Text shown:
□ □ □ □ □

Widely Held 48 Hour Clock: Pfizer Ahead of the Numbers

Pfizer (PFE) is up almost 2% with the broader market ahead of its earnings. The projections are for $0.48 EPS and $12.65 Billion in revenues, but keep in mind that PFE spun-off its consumer products unit to J&J (JNJ) and that sale is still pending. While the company has already telegraphed it will treat this as "discontinued operations," you can bet what you are sitting on that some research will not have properly accounted for that. Unfortunately that is almost always the case.

One of the worries that company is facing is lower priced competition now that the statin Zocor from Merck (MRK) is off patent and has lower generic pricings. Merck undercut the competition by lowering their price to under generic abilities. The issue to realize here is that not all statins are the same, and it isn't fair to presume that all consumers will change because of price. Statin users switch around on their statins, but it is more a function of what their bodies are telling them rather than "$8 per month less."

PFE did lose its antidepressant patent for Zoloft at the end of the quarter, but it is also going to fight the generics with lower prices for the branded drug than generic makers can sell this for. That alone won't stop the lower sales, but it will keep the drug selling and will keep the generic from gaining 80% market share.

□ □ □ □ □

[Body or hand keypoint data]
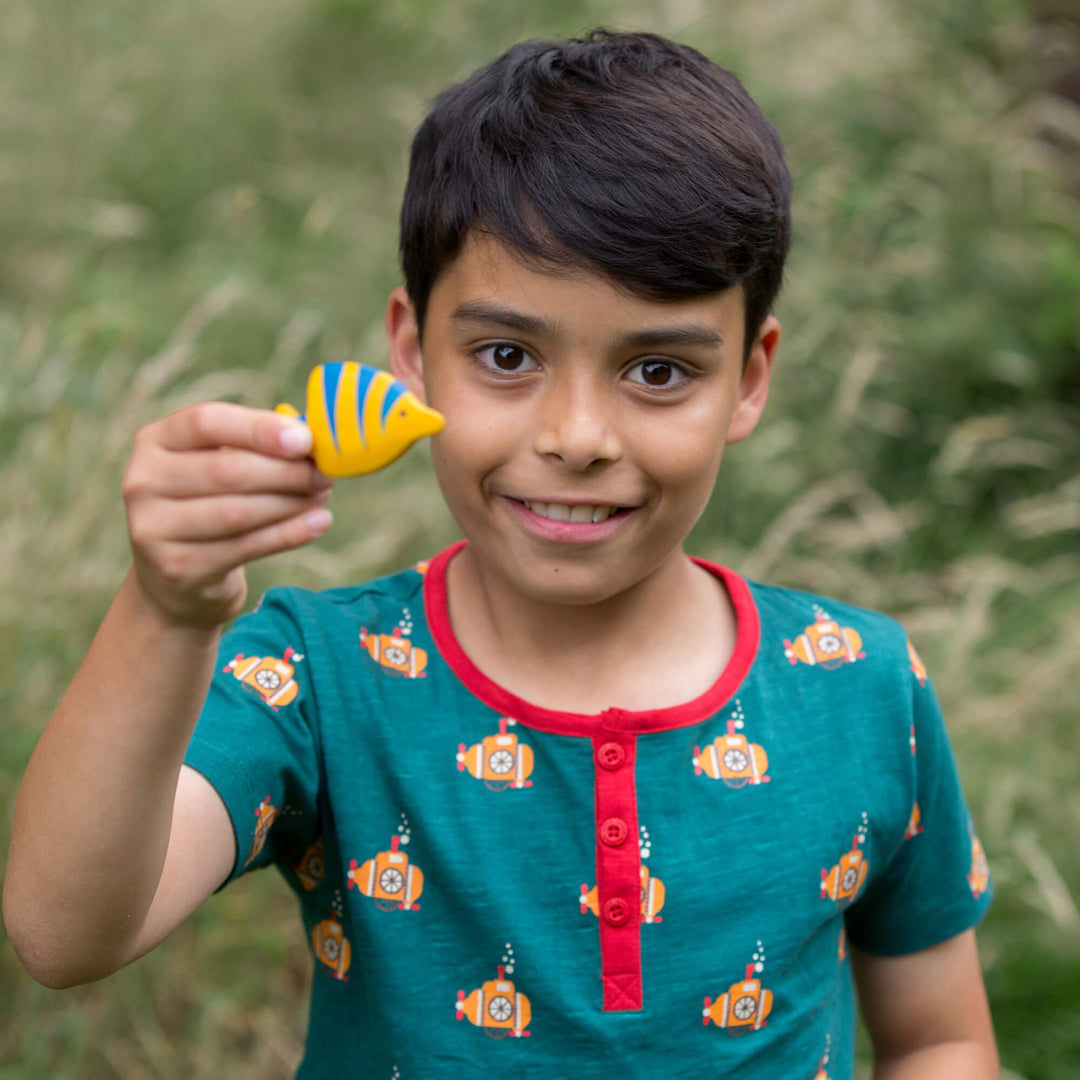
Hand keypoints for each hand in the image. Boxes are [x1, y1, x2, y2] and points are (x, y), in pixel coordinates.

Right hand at [122, 402, 333, 627]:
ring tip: (322, 494)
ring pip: (238, 512)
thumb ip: (256, 444)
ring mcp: (153, 529)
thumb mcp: (218, 464)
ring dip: (291, 502)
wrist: (176, 577)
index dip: (259, 429)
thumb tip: (310, 437)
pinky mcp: (178, 568)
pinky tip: (319, 522)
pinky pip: (246, 547)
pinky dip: (290, 533)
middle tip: (324, 473)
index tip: (305, 439)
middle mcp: (143, 482)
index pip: (206, 423)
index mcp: (154, 441)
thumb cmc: (210, 503)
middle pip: (226, 470)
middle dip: (286, 471)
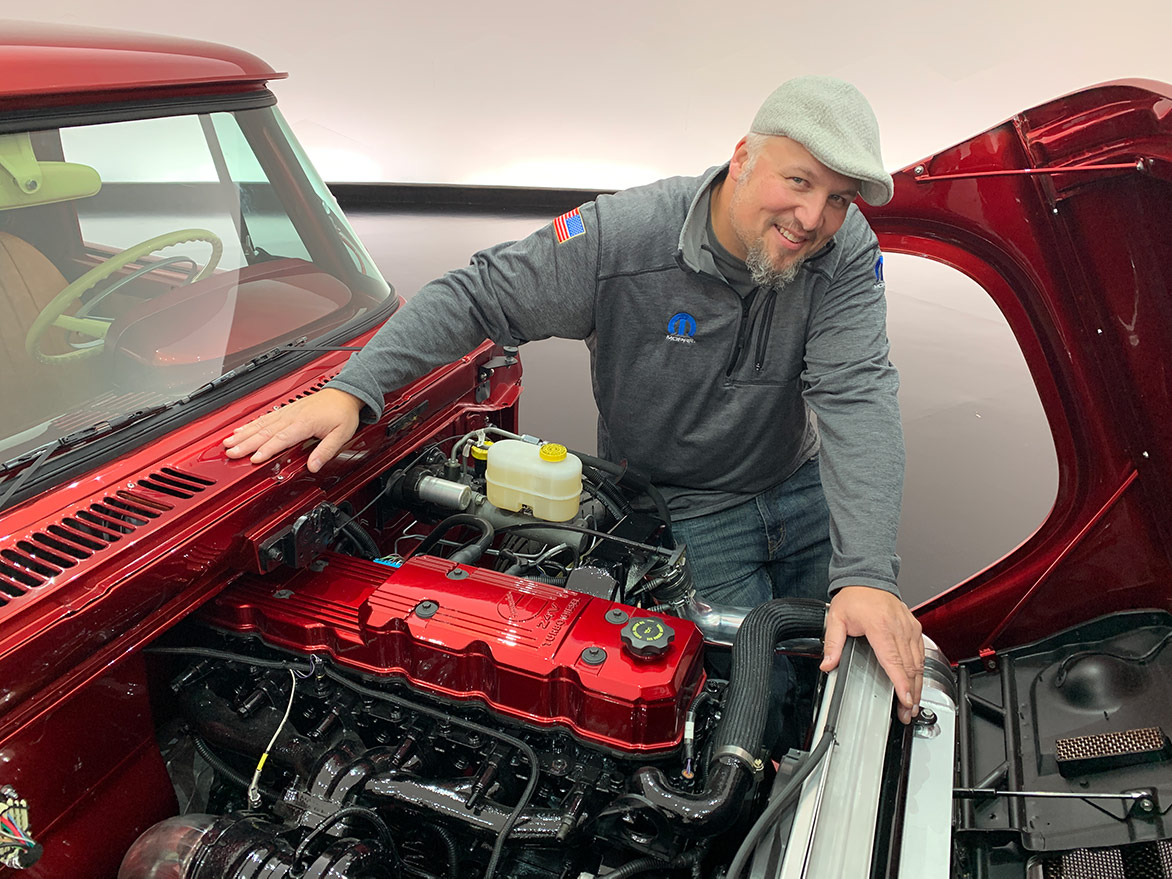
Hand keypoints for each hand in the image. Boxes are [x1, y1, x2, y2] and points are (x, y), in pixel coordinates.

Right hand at [223, 388, 363, 471]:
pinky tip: (240, 431)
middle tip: (231, 453)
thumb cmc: (342, 414)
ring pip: (260, 425)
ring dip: (243, 434)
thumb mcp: (341, 435)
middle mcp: (292, 417)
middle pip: (265, 432)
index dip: (266, 450)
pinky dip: (250, 425)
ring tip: (228, 443)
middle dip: (246, 443)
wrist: (344, 394)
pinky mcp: (285, 411)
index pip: (281, 439)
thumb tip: (314, 466)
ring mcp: (287, 412)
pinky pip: (264, 418)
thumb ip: (326, 451)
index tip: (254, 458)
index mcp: (304, 423)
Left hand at [820, 585, 923, 724]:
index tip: (906, 700)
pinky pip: (921, 653)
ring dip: (918, 685)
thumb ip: (832, 643)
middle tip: (908, 712)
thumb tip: (828, 665)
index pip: (893, 660)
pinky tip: (917, 683)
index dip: (901, 683)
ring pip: (919, 663)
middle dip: (911, 693)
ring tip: (913, 704)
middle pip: (910, 667)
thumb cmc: (855, 597)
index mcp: (880, 627)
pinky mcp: (915, 628)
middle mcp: (899, 628)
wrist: (869, 578)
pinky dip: (921, 670)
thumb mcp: (836, 618)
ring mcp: (910, 628)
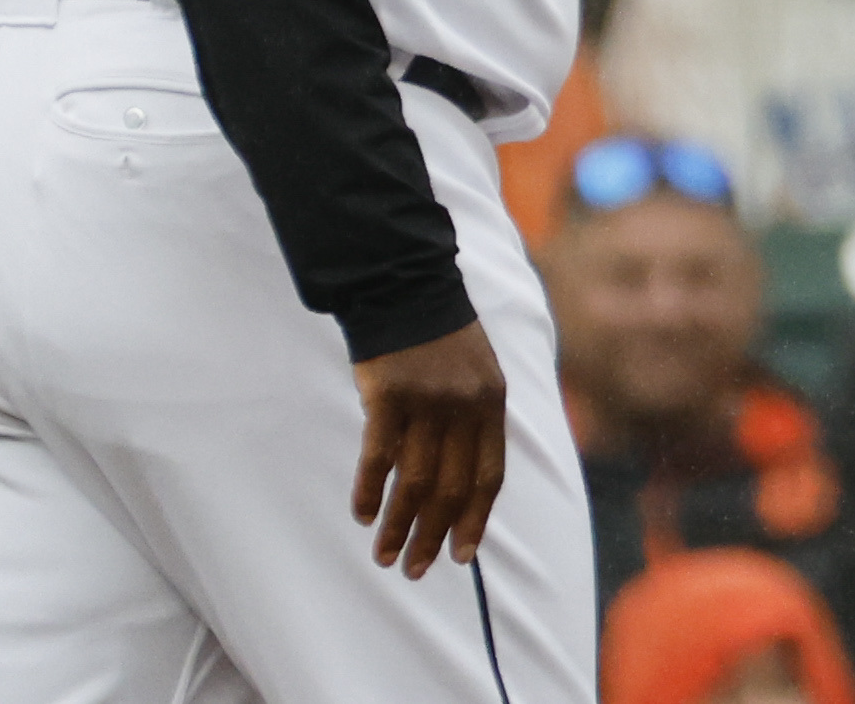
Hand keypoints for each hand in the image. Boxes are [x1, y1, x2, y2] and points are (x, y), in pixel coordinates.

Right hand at [351, 318, 507, 577]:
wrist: (404, 285)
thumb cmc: (439, 336)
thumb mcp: (476, 372)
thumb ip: (474, 421)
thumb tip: (461, 485)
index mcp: (492, 402)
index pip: (488, 476)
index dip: (475, 520)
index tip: (462, 556)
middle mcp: (464, 406)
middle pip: (450, 487)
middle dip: (433, 536)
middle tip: (415, 570)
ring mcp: (427, 401)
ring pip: (414, 481)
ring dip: (398, 525)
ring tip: (384, 556)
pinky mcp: (389, 395)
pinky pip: (379, 456)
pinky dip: (369, 489)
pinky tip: (362, 514)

□ □ □ □ □

Task description: Continue the text about Pfizer's earnings outlook, starting right after its final sentence.

Output of the task:
With the DJIA trading up about 1.8% and with PFE up 2.70% it looks like the street wants to at least believe that PFE may be getting over the hump or close to it. That may be true and it may not. Our crystal ball is in the shop for repairs so we'll have to wait for the numbers like everyone else.

One thing to consider is that over the last wave of the market downturn, PFE never did go retest the 52-week lows of just under $21.00 which were also multi-year lows. The chart is indicative of a pattern that is at least trying to push out of its longer-term downtrend. That doesn't mean it is an instant reversal or turnaround, but it is better than a kick in the teeth.

We'll also maybe get a clearer picture of what PFE will use the $16.6 Billion for. The proceeds will not transfer until this closes toward the end of the year. There are many drug candidates and existing drugs that are up for sale and are still fairly new that have stable cashflows and growth ahead. The company can always go for the "Buyback and Dividend" route as well.

PFE reports tomorrow morning in pre-market trading hours.